PAGE EXCERPT -
TIK Operator Generalization

Overview

Introduction to TIK gives an example operator that both the data type and the number of data inputs are fixed. Additionally, all tensors have a fixed size and the TIK API parameters are set to fixed values. However, if we want to write an operator that supports any valid data type, data shape, and format, operator generalization is required. The current TIK version format-insensitive. This means only the generalization of the data type and data shape need to be considered during operator generalization.

You can generalize a TIK operator in either of the following ways:
  1. Method 1: Obtain the input shape and data type of the operator from the method declaration of the operator. In this way, the tensor size to be allocated, number of loops, and instruction execution configuration can be automatically calculated based on the input shape and data type, enabling operators to adapt to different data types and shapes. At build time, the corresponding shape and data type are passed as arguments. Different .o files are built from the same code based on different inputs with determinate shapes and data types. At run time, no additional runtime parameter is required, and only the input and output addresses are needed.
  2. Method 2: Allocate memory space based on the maximum requirement. During build, the shape range is passed as a build argument. The generated .o file is shape-oriented. At runtime, the input and output shapes need to be passed in addition to the input and output addresses.
The two implementation methods are compared as follows:
  1. Method 1: .o files built using the static build mode only support the computation of static shape. At build time, the tensor size, loop sequence, and instruction orders are determined to make full use of space and reduce unnecessary scalar operations, achieving optimal performance.

    TIK operators developed using this method can run on the network. In addition, the single-operator can be called using AscendCL APIs.

  2. Method 2: All problems are solved with fewer .o files. Operations such as selection judgment are performed based on running parameters. However, these operations require scalar operations, causing performance deterioration.

    TIK operators developed using this method cannot be used on the network but the single-operator can be called using AscendCL APIs.

You can select the build and running methods that best suit your needs.

The following describes only the precautions of operator generalization using method 1. For details about method 2, see TIK Custom Operator with Dynamic Shape.

Implementation

The following uses the Vadd operator running on the AI Core as an example to describe the precautions during operator generalization.

  1. Declare an operator.

    To enable operator to support all valid data types and shapes, such information must be obtained from the operator declaration. The operator declaration is defined as follows:

    def vadd_sample(input_x, input_y, output_z, kernel_name):

    input_x and input_y are Vadd's inputs in dictionary format, including shape, ori_shape, format, ori_format, and dtype. output_z is the output in dictionary format and is reserved.

    The names, quantities, and sequences of the input and output Tensors must be the same as those of Operator Prototype Definition. Optional inputs also need to be defined in this step. The compute logic determines whether data is transferred and processes the data accordingly.

WHAT THE TASK ASKS -
Carry the TIK operator generalization page forward from its final sentence. The entries here were taken from a separate source.

[Dataset entries]
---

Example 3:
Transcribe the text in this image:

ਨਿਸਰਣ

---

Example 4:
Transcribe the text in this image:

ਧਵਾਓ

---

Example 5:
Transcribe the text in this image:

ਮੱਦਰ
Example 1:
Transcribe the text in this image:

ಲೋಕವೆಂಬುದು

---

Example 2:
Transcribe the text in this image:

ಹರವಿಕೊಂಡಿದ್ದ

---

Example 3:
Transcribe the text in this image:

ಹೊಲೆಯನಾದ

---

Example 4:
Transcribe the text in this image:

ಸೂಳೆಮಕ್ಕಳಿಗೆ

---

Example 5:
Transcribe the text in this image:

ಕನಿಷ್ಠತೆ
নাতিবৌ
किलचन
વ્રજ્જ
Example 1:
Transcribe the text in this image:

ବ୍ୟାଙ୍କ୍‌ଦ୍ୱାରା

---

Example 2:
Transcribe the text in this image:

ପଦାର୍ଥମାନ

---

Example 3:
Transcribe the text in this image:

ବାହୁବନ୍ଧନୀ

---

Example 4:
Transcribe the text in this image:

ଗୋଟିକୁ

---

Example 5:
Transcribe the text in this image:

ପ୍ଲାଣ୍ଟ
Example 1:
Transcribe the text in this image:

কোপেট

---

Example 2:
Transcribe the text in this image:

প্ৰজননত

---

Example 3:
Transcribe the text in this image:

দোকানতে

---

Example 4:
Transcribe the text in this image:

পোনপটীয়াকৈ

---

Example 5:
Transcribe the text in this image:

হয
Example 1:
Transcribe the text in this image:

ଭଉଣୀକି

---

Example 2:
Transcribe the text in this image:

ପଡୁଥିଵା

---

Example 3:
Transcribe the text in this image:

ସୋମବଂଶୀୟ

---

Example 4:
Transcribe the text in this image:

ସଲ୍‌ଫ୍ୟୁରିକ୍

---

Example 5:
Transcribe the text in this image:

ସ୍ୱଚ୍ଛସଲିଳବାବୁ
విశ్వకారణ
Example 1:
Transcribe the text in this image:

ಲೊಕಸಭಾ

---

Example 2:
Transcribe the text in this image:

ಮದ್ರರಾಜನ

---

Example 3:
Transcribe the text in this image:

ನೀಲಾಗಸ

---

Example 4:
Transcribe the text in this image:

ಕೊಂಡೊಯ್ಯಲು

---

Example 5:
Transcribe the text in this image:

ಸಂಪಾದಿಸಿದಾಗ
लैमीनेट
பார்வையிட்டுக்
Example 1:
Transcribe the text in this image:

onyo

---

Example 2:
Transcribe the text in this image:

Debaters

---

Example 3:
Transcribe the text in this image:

WRITTEN RESPONSE -
  2. Obtain the space occupied by data types and the data shapes, and allocate space in the memory (Global Memory) for input and output tensors.

    The supported TIK data types include uint8, int8, uint16, int16, float16, uint32, int32, float32, uint64, and int64. The space occupied by these data types can be obtained from the character string of the type name. As such define a get_bit_len function to compute the space (in bits) occupied by the output dtype based on the input dtype name. The function is implemented as follows:

    def get_bit_len(dtype):
        index = 0
        for i in dtype:
            if i.isdigit():
                break
            index += 1
        return int(dtype[index:])

    Dynamically obtain the input shape and data type based on the input. If more parameters are required during the computation of the operator, obtain from the input likewise.

    class Vadd():
        def __init__(self, input_x, input_y, output_z, kernel_name="vadd_sample"):
            # Obtain the shape and data type of the input_x input tensor. For the Vadd operator, you must ensure that the dtype and shape of the two inputs are the same.
            self.shape_x = input_x.get("shape")
            self.dtype_x = input_x.get("dtype")
            self.shape_y = input_y.get("shape")
            self.dtype_y = input_y.get("dtype")
            self.shape_z = output_z.get("shape")
            self.dtype_z = output_z.get("dtype")
            self.kernel_name = kernel_name
            # Set this parameter based on the Ascend AI Processor version in use.
            soc_version="xxx"
            # The target core type is the AI Core by default.
            tbe_platform.set_current_compile_soc_info(soc_version)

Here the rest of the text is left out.